» **YOUR OBJECTIVE**
Transcribe all of the data exactly. Omit the pictures.

BEGIN RECORDS SUPPLIED

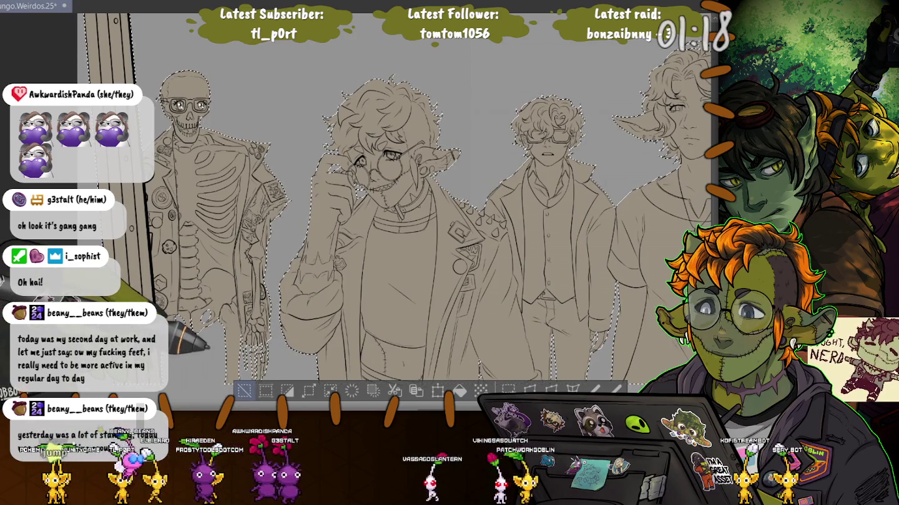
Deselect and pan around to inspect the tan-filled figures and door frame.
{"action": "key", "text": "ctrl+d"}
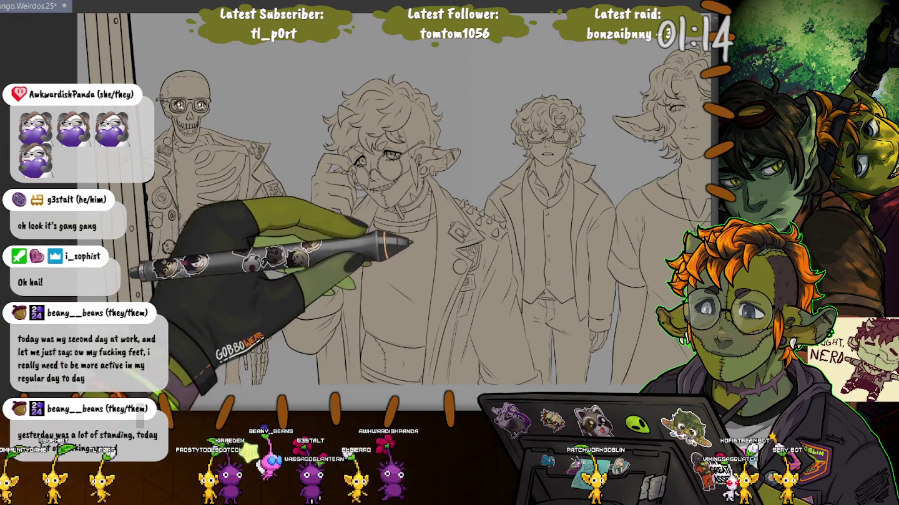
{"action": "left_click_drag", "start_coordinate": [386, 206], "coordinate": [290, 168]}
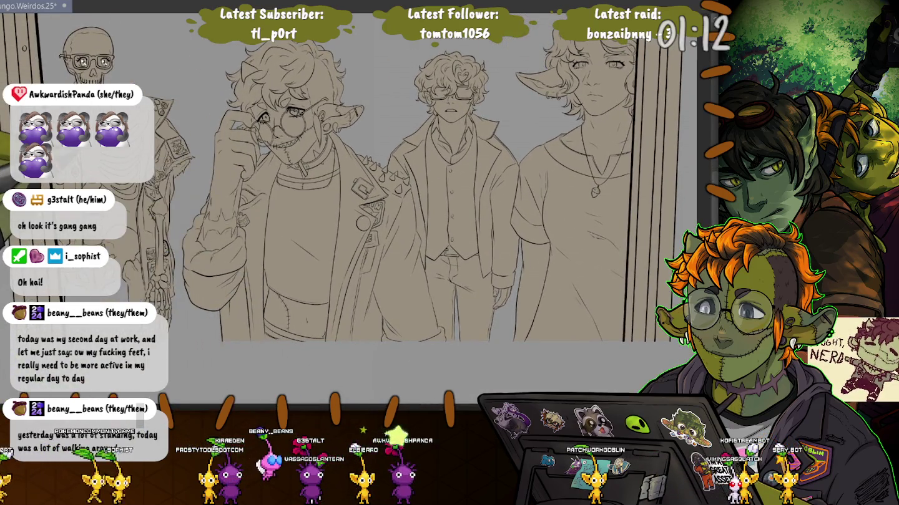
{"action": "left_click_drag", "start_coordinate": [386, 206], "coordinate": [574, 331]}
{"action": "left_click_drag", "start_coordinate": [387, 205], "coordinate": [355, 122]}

END RECORDS SUPPLIED

» **SOLUTION TO THE PROBLEM**
Deselect and pan around to inspect the tan-filled figures and door frame.
{"action": "key", "text": "ctrl+d"}
{"action": "left_click_drag", "start_coordinate": [386, 206], "coordinate": [290, 168]}
{"action": "left_click_drag", "start_coordinate": [386, 206], "coordinate": [574, 331]}
{"action": "left_click_drag", "start_coordinate": [387, 205], "coordinate": [355, 122]}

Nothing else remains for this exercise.